WORK TO COMPLETE: Would you repeat the listing exactly but omit every picture?

SOURCE INFORMATION:
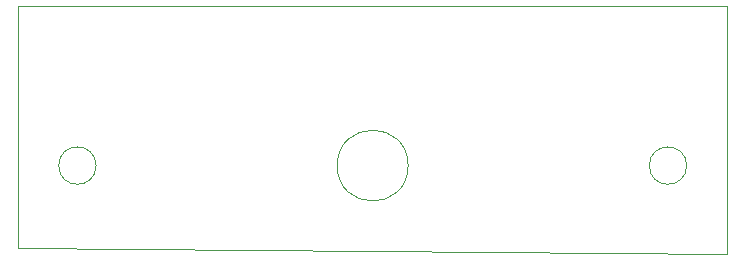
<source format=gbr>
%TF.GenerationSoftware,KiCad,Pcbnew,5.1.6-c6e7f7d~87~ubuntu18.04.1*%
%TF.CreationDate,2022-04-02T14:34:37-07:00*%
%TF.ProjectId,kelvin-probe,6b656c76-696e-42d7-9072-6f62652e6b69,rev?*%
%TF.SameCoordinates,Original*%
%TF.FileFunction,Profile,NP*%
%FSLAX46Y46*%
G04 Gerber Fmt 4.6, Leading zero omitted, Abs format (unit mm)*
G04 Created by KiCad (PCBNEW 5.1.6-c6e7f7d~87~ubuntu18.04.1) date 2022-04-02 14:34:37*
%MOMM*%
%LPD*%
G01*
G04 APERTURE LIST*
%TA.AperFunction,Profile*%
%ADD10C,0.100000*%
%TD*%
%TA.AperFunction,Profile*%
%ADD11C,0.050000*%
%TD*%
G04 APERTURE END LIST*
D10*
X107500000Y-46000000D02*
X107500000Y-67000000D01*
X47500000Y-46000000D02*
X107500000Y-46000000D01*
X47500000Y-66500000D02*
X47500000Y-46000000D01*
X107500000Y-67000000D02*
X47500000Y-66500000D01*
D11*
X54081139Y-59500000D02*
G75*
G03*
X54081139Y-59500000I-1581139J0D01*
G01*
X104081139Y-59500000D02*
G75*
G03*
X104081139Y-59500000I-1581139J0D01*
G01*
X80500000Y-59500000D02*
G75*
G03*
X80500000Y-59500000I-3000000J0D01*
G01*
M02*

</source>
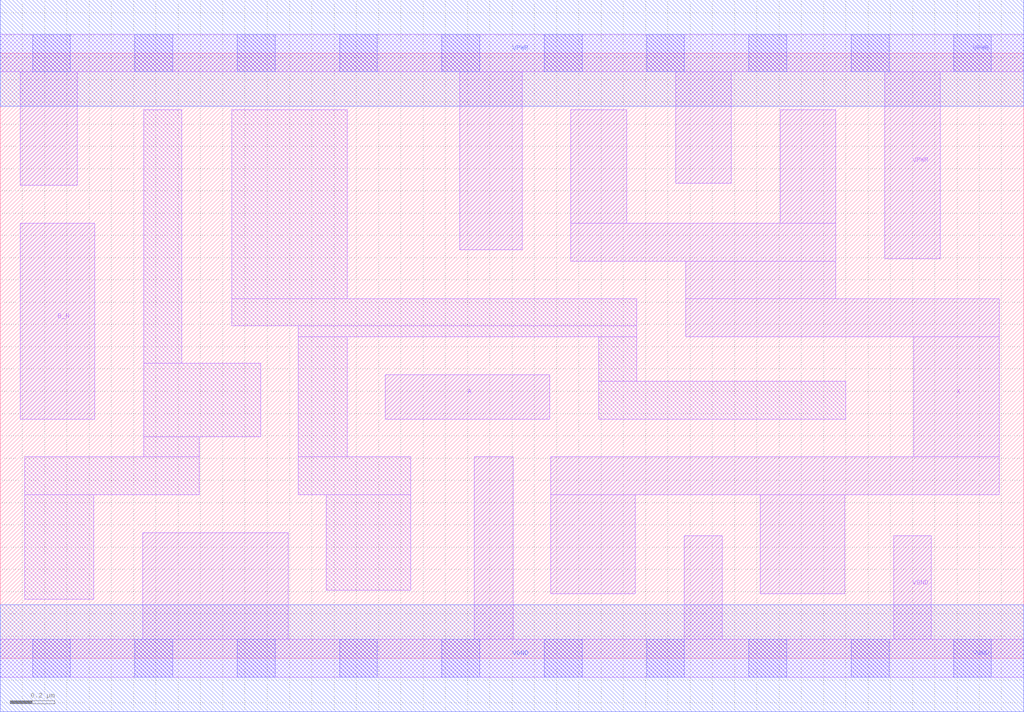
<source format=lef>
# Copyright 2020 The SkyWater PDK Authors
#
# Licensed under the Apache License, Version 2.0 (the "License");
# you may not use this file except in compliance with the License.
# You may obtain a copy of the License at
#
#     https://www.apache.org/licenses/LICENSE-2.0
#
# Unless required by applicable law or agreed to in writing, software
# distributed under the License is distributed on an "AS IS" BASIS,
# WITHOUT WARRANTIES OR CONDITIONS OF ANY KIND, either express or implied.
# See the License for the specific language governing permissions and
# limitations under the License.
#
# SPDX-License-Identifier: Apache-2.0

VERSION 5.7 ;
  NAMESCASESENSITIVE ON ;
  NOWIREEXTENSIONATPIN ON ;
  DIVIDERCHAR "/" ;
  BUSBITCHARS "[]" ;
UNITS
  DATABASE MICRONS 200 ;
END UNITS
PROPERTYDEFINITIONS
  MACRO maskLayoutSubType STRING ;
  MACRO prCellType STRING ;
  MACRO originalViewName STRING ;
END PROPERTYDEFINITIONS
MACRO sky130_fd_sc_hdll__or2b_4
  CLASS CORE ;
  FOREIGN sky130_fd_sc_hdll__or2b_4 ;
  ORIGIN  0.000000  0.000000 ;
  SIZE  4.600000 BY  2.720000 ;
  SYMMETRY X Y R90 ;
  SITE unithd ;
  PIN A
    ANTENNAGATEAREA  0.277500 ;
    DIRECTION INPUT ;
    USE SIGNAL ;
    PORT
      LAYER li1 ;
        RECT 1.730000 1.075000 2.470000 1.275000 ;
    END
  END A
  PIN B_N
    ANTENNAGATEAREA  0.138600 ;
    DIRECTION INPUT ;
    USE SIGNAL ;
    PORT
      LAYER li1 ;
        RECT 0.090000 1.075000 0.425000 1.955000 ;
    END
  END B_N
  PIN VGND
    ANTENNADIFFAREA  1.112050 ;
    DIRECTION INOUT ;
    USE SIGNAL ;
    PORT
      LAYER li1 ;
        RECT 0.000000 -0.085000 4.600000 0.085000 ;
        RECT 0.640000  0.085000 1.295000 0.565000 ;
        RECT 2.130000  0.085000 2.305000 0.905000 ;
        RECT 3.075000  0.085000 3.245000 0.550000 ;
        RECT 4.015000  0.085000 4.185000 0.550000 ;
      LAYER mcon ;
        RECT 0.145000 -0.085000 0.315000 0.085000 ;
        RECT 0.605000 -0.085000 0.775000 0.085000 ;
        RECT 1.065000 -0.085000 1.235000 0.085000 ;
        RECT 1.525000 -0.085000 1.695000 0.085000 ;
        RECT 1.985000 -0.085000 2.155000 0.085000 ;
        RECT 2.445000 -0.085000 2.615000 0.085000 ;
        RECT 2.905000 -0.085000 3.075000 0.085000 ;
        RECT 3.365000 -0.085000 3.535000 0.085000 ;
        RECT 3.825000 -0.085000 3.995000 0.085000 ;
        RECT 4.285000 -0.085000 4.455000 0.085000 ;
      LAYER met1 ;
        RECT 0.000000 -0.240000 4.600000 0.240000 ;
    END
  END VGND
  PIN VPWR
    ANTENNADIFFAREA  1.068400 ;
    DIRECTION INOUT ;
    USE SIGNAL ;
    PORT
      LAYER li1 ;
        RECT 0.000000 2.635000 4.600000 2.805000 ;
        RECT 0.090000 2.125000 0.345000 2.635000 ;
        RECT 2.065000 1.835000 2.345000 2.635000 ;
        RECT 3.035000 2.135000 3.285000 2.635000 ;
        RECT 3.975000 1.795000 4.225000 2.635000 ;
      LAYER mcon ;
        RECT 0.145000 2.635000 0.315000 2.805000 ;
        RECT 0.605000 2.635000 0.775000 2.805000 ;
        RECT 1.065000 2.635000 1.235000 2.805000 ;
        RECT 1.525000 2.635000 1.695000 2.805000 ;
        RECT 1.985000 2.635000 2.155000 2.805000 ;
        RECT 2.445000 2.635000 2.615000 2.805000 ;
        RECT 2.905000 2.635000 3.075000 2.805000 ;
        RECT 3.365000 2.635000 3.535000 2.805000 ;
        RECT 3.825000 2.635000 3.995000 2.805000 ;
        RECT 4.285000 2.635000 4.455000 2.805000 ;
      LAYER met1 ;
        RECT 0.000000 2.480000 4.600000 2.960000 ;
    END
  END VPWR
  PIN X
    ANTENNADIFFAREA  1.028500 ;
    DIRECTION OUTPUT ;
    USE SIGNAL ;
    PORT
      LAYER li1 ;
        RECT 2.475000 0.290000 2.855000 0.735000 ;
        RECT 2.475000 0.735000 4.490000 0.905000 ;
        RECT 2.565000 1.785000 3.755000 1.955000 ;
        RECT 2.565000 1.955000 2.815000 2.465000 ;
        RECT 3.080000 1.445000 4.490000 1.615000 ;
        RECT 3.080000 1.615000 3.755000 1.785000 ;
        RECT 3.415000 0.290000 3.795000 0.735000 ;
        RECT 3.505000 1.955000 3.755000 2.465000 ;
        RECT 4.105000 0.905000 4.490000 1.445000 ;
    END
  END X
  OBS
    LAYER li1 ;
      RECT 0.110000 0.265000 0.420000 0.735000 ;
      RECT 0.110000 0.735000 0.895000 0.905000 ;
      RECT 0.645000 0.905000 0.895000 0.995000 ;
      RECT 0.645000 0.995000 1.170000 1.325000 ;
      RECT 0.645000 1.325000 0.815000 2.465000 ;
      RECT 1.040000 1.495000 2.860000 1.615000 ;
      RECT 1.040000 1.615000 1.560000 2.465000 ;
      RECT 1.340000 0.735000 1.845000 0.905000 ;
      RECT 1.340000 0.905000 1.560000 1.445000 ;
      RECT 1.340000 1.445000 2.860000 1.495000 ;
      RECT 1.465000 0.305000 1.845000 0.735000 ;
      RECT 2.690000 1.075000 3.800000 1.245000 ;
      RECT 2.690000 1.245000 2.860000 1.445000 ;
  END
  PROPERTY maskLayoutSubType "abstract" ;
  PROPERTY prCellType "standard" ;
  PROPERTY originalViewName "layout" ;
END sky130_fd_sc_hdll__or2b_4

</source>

WRITTEN RESPONSE:
<source format=gbr>
%TF.GenerationSoftware,KiCad,Pcbnew,5.1.6-c6e7f7d~87~ubuntu18.04.1*%
%TF.CreationDate,2022-04-02T14:34:37-07:00*%
%TF.ProjectId,kelvin-probe,6b656c76-696e-42d7-9072-6f62652e6b69,rev?*%
%TF.SameCoordinates,Original*%
%TF.FileFunction,Profile,NP*%
%FSLAX46Y46*%
G04 Gerber Fmt 4.6, Leading zero omitted, Abs format (unit mm)*
G04 Created by KiCad (PCBNEW 5.1.6-c6e7f7d~87~ubuntu18.04.1) date 2022-04-02 14:34:37*
%MOMM*%
%LPD*%
G01*
G04 APERTURE LIST*
%TA.AperFunction,Profile*%
%ADD10C,0.100000*%
%TD*%
%TA.AperFunction,Profile*%
%ADD11C,0.050000*%
%TD*%
G04 APERTURE END LIST*
D10*
X107500000Y-46000000D02*
X107500000Y-67000000D01*
X47500000Y-46000000D02*
X107500000Y-46000000D01*
X47500000Y-66500000D02*
X47500000Y-46000000D01*
X107500000Y-67000000D02*
X47500000Y-66500000D01*
D11*
X54081139Y-59500000D02*
G75*
G03*
X54081139Y-59500000I-1581139J0D01*
G01*
X104081139Y-59500000D02*
G75*
G03*
X104081139Y-59500000I-1581139J0D01*
G01*
X80500000Y-59500000D02*
G75*
G03*
X80500000Y-59500000I-3000000J0D01*
G01*
M02*

</source>
<source format=lef>
# Copyright 2020 The SkyWater PDK Authors
#
# Licensed under the Apache License, Version 2.0 (the "License");
# you may not use this file except in compliance with the License.
# You may obtain a copy of the License at
#
#     https://www.apache.org/licenses/LICENSE-2.0
#
# Unless required by applicable law or agreed to in writing, software
# distributed under the License is distributed on an "AS IS" BASIS,
# WITHOUT WARRANTIES OR CONDITIONS OF ANY KIND, either express or implied.
# See the License for the specific language governing permissions and
# limitations under the License.
#
# SPDX-License-Identifier: Apache-2.0

VERSION 5.7 ;
  NAMESCASESENSITIVE ON ;
  NOWIREEXTENSIONATPIN ON ;
  DIVIDERCHAR "/" ;
  BUSBITCHARS "[]" ;
UNITS
  DATABASE MICRONS 200 ;
END UNITS
PROPERTYDEFINITIONS
  MACRO maskLayoutSubType STRING ;
  MACRO prCellType STRING ;
  MACRO originalViewName STRING ;
END PROPERTYDEFINITIONS
MACRO sky130_fd_sc_hdll__or2b_4
  CLASS CORE ;
  FOREIGN sky130_fd_sc_hdll__or2b_4 ;
  ORIGIN  0.000000  0.000000 ;
  SIZE  4.600000 BY  2.720000 ;
  SYMMETRY X Y R90 ;
  SITE unithd ;
  PIN A
    ANTENNAGATEAREA  0.277500 ;
    DIRECTION INPUT ;
    USE SIGNAL ;
    PORT
      LAYER li1 ;
        RECT 1.730000 1.075000 2.470000 1.275000 ;
    END
  END A
  PIN B_N
    ANTENNAGATEAREA  0.138600 ;
    DIRECTION INPUT ;
    USE SIGNAL ;
    PORT
      LAYER li1 ;
        RECT 0.090000 1.075000 0.425000 1.955000 ;
    END
  END B_N
  PIN VGND
    ANTENNADIFFAREA  1.112050 ;
    DIRECTION INOUT ;
    USE SIGNAL ;
    PORT
      LAYER li1 ;
        RECT 0.000000 -0.085000 4.600000 0.085000 ;
        RECT 0.640000  0.085000 1.295000 0.565000 ;
        RECT 2.130000  0.085000 2.305000 0.905000 ;
        RECT 3.075000  0.085000 3.245000 0.550000 ;
        RECT 4.015000  0.085000 4.185000 0.550000 ;
      LAYER mcon ;
        RECT 0.145000 -0.085000 0.315000 0.085000 ;
        RECT 0.605000 -0.085000 0.775000 0.085000 ;
        RECT 1.065000 -0.085000 1.235000 0.085000 ;
        RECT 1.525000 -0.085000 1.695000 0.085000 ;
        RECT 1.985000 -0.085000 2.155000 0.085000 ;
        RECT 2.445000 -0.085000 2.615000 0.085000 ;
        RECT 2.905000 -0.085000 3.075000 0.085000 ;
        RECT 3.365000 -0.085000 3.535000 0.085000 ;
        RECT 3.825000 -0.085000 3.995000 0.085000 ;
        RECT 4.285000 -0.085000 4.455000 0.085000 ;
      LAYER met1 ;
        RECT 0.000000 -0.240000 4.600000 0.240000 ;
    END
  END VGND
  PIN VPWR
    ANTENNADIFFAREA  1.068400 ;
    DIRECTION INOUT ;
    USE SIGNAL ;
    PORT
      LAYER li1 ;
        RECT 0.000000 2.635000 4.600000 2.805000 ;
        RECT 0.090000 2.125000 0.345000 2.635000 ;
        RECT 2.065000 1.835000 2.345000 2.635000 ;
        RECT 3.035000 2.135000 3.285000 2.635000 ;
        RECT 3.975000 1.795000 4.225000 2.635000 ;
      LAYER mcon ;
        RECT 0.145000 2.635000 0.315000 2.805000 ;
        RECT 0.605000 2.635000 0.775000 2.805000 ;
        RECT 1.065000 2.635000 1.235000 2.805000 ;
        RECT 1.525000 2.635000 1.695000 2.805000 ;
        RECT 1.985000 2.635000 2.155000 2.805000 ;
        RECT 2.445000 2.635000 2.615000 2.805000 ;
        RECT 2.905000 2.635000 3.075000 2.805000 ;
        RECT 3.365000 2.635000 3.535000 2.805000 ;
        RECT 3.825000 2.635000 3.995000 2.805000 ;
        RECT 4.285000 2.635000 4.455000 2.805000 ;
      LAYER met1 ;
        RECT 0.000000 2.480000 4.600000 2.960000 ;
    END
  END VPWR
  PIN X
    ANTENNADIFFAREA  1.028500 ;
    DIRECTION OUTPUT ;
    USE SIGNAL ;
    PORT
      LAYER li1 ;
        RECT 2.475000 0.290000 2.855000 0.735000 ;
        RECT 2.475000 0.735000 4.490000 0.905000 ;
        RECT 2.565000 1.785000 3.755000 1.955000 ;
        RECT 2.565000 1.955000 2.815000 2.465000 ;
        RECT 3.080000 1.445000 4.490000 1.615000 ;
        RECT 3.080000 1.615000 3.755000 1.785000 ;
        RECT 3.415000 0.290000 3.795000 0.735000 ;
        RECT 3.505000 1.955000 3.755000 2.465000 ;
        RECT 4.105000 0.905000 4.490000 1.445000 ;
    END
  END X
  OBS
    LAYER li1 ;
      RECT 0.110000 0.265000 0.420000 0.735000 ;
      RECT 0.110000 0.735000 0.895000 0.905000 ;
      RECT 0.645000 0.905000 0.895000 0.995000 ;
      RECT 0.645000 0.995000 1.170000 1.325000 ;
      RECT 0.645000 1.325000 0.815000 2.465000 ;
      RECT 1.040000 1.495000 2.860000 1.615000 ;
      RECT 1.040000 1.615000 1.560000 2.465000 ;
      RECT 1.340000 0.735000 1.845000 0.905000 ;
      RECT 1.340000 0.905000 1.560000 1.445000 ;
      RECT 1.340000 1.445000 2.860000 1.495000 ;
      RECT 1.465000 0.305000 1.845000 0.735000 ;
      RECT 2.690000 1.075000 3.800000 1.245000 ;
      RECT 2.690000 1.245000 2.860000 1.445000 ;
  END
  PROPERTY maskLayoutSubType "abstract" ;
  PROPERTY prCellType "standard" ;
  PROPERTY originalViewName "layout" ;
END sky130_fd_sc_hdll__or2b_4

</source>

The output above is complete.